Yoga of life – to rush or not to rush?
Is your life one big 'rush'?
Is your day spent rushing through all you need to do – in order to get to the next thing, and the next and the next? Does it feel like life is one long ‘to do’ list that never seems to end – always pushing you along trying to beat the clock, leaving you feeling anxious and stressed trying to get it all done?
It is easy to be fooled that you have to be moving your body to be in a rush, but you can feel just as rushed whilst sitting down. You can feel racy or rushed whilst trying to complete a task, or by the thoughts that there isn’t enough time to get everything done. In fact, many of us are most stressed when sitting at a desk trying to meet a deadline or getting through the ‘to do list’.
In all of these scenarios the mind is racing ahead and we can be unaware of how the body feels – this is stressful to our body as the nervous system is running in overdrive.
When we rush we have essentially disconnected from our natural rhythm.
Whilst rushing may be a strategy to get things done in a speedy manner, it’s important to stop and ask: what is this choice doing to our body physiologically, and psychologically, and how is it affecting the quality of our day and thus our health?
Let’s look at what many yoga practitioners and participants report happens to the body when they rush:
- Increased anxiousness and stress
- Tension in the shoulders
- Hardness and tightness throughout the body that feels uncomfortable
- The breath becomes erratic, short, and loses its steadiness
- We make choices with a lack of regard for the body
- Clarity of mind turns into confusion, a struggle to concentrate and impaired decision making
- We make mistakes that then take more time to fix (oh the irony!)
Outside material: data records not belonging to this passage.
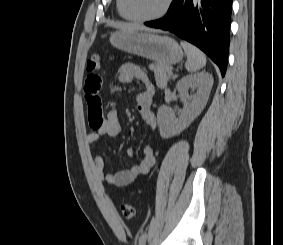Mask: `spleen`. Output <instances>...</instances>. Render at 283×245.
I'll list each match as a JSON object with an SVG mask.
<instances>
[{
  "label": "spleen",
  "mask_w": 283,
  "mask_h": 245,
  "mask_svg": "<svg viewBox=\"0 0 283 245\" xmlns=\"http://www.w3.org/2000/svg\"><path fill=\"white\" fill-rule=\"evenodd\" d=\"M181 46L187 55L185 68L188 72H196L206 65V56L200 49L187 41H181Z\"/></svg>",
  "instance_id": "3e777b00"
}]
</instances>
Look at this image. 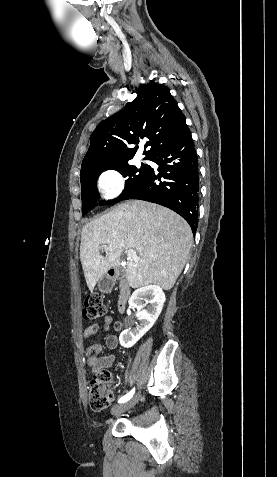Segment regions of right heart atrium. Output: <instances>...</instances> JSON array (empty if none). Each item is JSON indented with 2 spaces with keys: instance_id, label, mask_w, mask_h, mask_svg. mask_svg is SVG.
Listing matches in <instances>:
<instances>
[{
  "instance_id": "d8ad5b80",
  "label": "right heart atrium",
  "mask_w": 277,
  "mask_h": 477,
  "mask_svg": "<svg viewBox=\"0 0 277 477\" xmlns=\"http://www.w3.org/2000/svg\"><path fill=\"white\" fill-rule=\"evenodd\" d=\"M98 186L106 199H113L122 192L124 178L118 170L107 169L99 175Z\"/></svg>"
}]
</instances>
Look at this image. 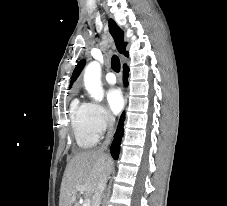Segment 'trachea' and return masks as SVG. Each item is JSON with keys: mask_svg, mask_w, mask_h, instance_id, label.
<instances>
[{"mask_svg": "<svg viewBox=\"0 0 227 206\" xmlns=\"http://www.w3.org/2000/svg\"><path fill=\"white\" fill-rule=\"evenodd\" d=\"M111 67L112 69L115 71V72H119L120 71V60L119 58L114 55L112 57V60H111Z\"/></svg>", "mask_w": 227, "mask_h": 206, "instance_id": "obj_1", "label": "trachea"}]
</instances>
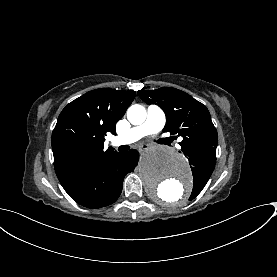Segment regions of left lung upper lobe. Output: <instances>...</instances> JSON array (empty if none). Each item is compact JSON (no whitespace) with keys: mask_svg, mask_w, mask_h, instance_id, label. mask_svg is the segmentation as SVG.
<instances>
[{"mask_svg":"<svg viewBox=\"0 0 277 277\" xmlns=\"http://www.w3.org/2000/svg\"><path fill=\"white\" fill-rule=\"evenodd\" d=\"M138 95L147 104H158L166 114L163 129L171 135L183 137L180 142L183 153L206 146L217 147L218 137L208 109L189 94L171 87L156 90H139ZM191 163L194 199L204 188L214 167L204 159Z\"/></svg>","mask_w":277,"mask_h":277,"instance_id":"left-lung-upper-lobe-1","label":"left lung upper lobe"}]
</instances>
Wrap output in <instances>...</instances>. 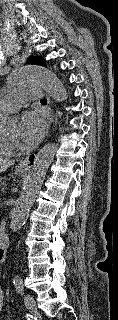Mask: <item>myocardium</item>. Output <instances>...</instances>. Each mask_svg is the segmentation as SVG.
Here are the masks:
<instances>
[{"instance_id": "f54148a6", "label": "myocardium", "mask_w": 118, "mask_h": 320, "mask_svg": "<svg viewBox=\"0 0 118 320\" xmlns=\"http://www.w3.org/2000/svg\"><path fill=\"white\" fill-rule=\"evenodd\" d=\"M8 140L12 143V144H15L16 143V140L14 138H10V137H7Z\"/></svg>"}]
</instances>
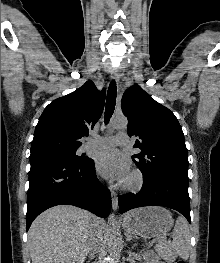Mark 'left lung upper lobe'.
<instances>
[{
	"label": "left lung upper lobe",
	"mask_w": 220,
	"mask_h": 263,
	"mask_svg": "<svg viewBox=\"0 0 220 263\" xmlns=\"http://www.w3.org/2000/svg\"><path fill=\"white\" fill-rule=\"evenodd\" d=\"M122 112L128 118L127 133L137 136L132 156L143 179L166 175L188 183V156L182 128L168 108L155 101L140 86L127 89Z\"/></svg>",
	"instance_id": "1"
}]
</instances>
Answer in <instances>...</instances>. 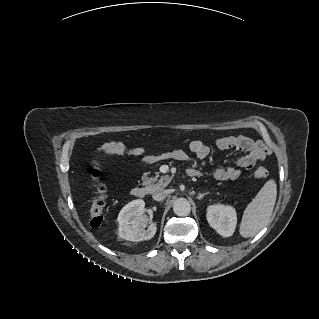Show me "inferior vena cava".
<instances>
[{
	"instance_id": "602c4592",
	"label": "inferior vena cava",
	"mask_w": 319,
	"mask_h": 319,
	"mask_svg": "<svg viewBox=\"0 0 319 319\" xmlns=\"http://www.w3.org/2000/svg\"><path fill=\"white\" fill-rule=\"evenodd\" d=\"M168 195V192L166 190H157L153 193L152 198L155 201H162L164 200Z\"/></svg>"
}]
</instances>
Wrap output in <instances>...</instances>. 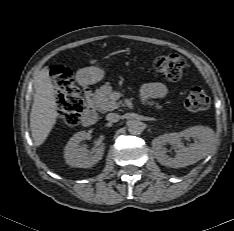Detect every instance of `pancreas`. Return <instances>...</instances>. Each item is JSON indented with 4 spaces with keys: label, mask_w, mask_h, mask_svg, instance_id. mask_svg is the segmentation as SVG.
<instances>
[{
    "label": "pancreas",
    "mask_w": 234,
    "mask_h": 231,
    "mask_svg": "<svg viewBox=\"0 0 234 231\" xmlns=\"http://www.w3.org/2000/svg\"><path fill=\"white\" fill-rule=\"evenodd\" d=\"M114 93L115 92L112 90L110 85L106 84L101 86L94 93V106L101 112L117 109L119 107V103L113 99ZM150 104L155 105L157 109L161 108V106L157 103L151 102Z\"/></svg>",
    "instance_id": "obj_1"
}]
</instances>
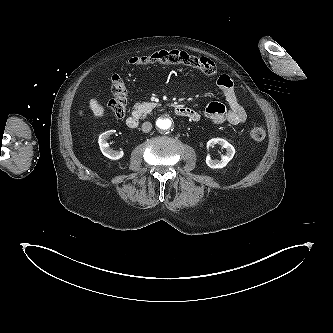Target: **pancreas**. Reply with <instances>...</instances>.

- The joy factor drops and we easily become cranky and critical
- And by the end of the day we are exhausted from the un-natural pace and momentum
Hmmm ... sounds familiar doesn’t it ... and not that appealing. Yet so many of us are choosing this!
Back in the Stone Age our predators were the wild animals looking for their next feed, but today our relationship with time is the modern day predator! This predator is creating stress, anxiety, and illness inside our bodies as a result of the nervous system being in fight or flight mode 24/7.
Rushing plays a big part in the cause of this stress. The accumulative stress from pushing and driving the body compromises our nervous system and inevitably leads to long-term health issues and anxiety, impacting on our mental health and ability to deal with our day.
“Anxiety is the most common mental health condition in Australia. On average 1 in 4 people will experience anxiety."[i]
It is fair to say that something is not right in the way that we are choosing to move and live that is negatively impacting our body in many ways. Therefore there must be another way that supports us to be able to get through the day without feeling smashed or exhausted.
Our natural foundational way of living is actually to be present with ourselves and in rhythm with the quality of stillness within. Living divorced from this, it is no wonder that our body starts to break down and why adrenal exhaustion[ii] and endocrine conditions are becoming increasingly prevalent.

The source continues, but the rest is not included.